▶ [PETUNJUK DAN KETENTUAN] Kutiplah bagian teks bacaan yang terletak antara "Dari Abu Hurairah" dan "Al-Baqarah (2) : 233)", termasuk kedua batas tersebut.

Dari Abu Hurairah r.a, ia telah berkata,”Seorang laki-laki datang kepada Rasulullah SAW, lalu ia bertanya,”Siapakah orang yang paling berhak kubaktikan diriku kepadanya?” Rasulullah SAW menjawab,”Ibumu.” Ia bertanya kembali,”Kemudian siapa lagi?” beliau menjawab,”Ibumu.” Ia bertanya lagi,”Kemudian siapa lagi?” Beliau menjawab,”Ayahmu.”(HR. Bukhari dan Muslim).

1.5.2 Hak-Hak Anak
Ada beberapa kewajiban orang tua yang harus ditunaikan terhadap anak-anak mereka, yaitu :

a. Memberikan Nafkah
Dalil yang mewajibkan orang tua memberi nafkah kepada anaknya, atau cucunya, atau cicitnya, tanpa memandang laki-laki atau wanita adalah firman Allah SWT,
وَعَلَى الْمَوْلُودِ لَهُ رِزْقُهُنَّ وَكِسْوَتُهُنَّ بِالْمَعْرُوفِ.
Dan kewajiban ayah memberi makan dan pakaian kepada para ibu dengan cara yang ma'ruf.. (QS. Al-Baqarah (2) : 233)
Dari makna ayat di atas, dapat disimpulkan bahwa sang ayah diharuskan menanggung nafkah dan pakaian istri yang sedang menyusui anaknya, sekalipun sang istri telah dicerai olehnya.

Dengan demikian, maka memberi nafkah secara langsung kepada anak, lebih diwajibkan lagi. Allah SWT berfirman,
فَإِنْ أَرْضَعْنَ لَكُمْ فَئَاتُوهُنَّ أُجُورَهُنَّ.

▶ [BAHAN YANG DISEDIAKAN]
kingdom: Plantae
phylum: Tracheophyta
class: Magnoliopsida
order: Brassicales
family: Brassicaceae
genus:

▶ [JAWABAN]
Dari Abu Hurairah r.a, ia telah berkata,”Seorang laki-laki datang kepada Rasulullah SAW, lalu ia bertanya,”Siapakah orang yang paling berhak kubaktikan diriku kepadanya?” Rasulullah SAW menjawab,”Ibumu.” Ia bertanya kembali,”Kemudian siapa lagi?” beliau menjawab,”Ibumu.” Ia bertanya lagi,”Kemudian siapa lagi?” Beliau menjawab,”Ayahmu.”(HR. Bukhari dan Muslim).

1.5.2 Hak-Hak Anak
Ada beberapa kewajiban orang tua yang harus ditunaikan terhadap anak-anak mereka, yaitu :

a. Memberikan Nafkah
Dalil yang mewajibkan orang tua memberi nafkah kepada anaknya, atau cucunya, atau cicitnya, tanpa memandang laki-laki atau wanita adalah firman Allah SWT,
وَعَلَى الْمَوْلُودِ لَهُ رِزْقُهُنَّ وَكِسْوَتُهُنَّ بِالْمَعْرُوفِ.
Dan kewajiban ayah memberi makan dan pakaian kepada para ibu dengan cara yang ma'ruf.. (QS. Al-Baqarah (2) : 233)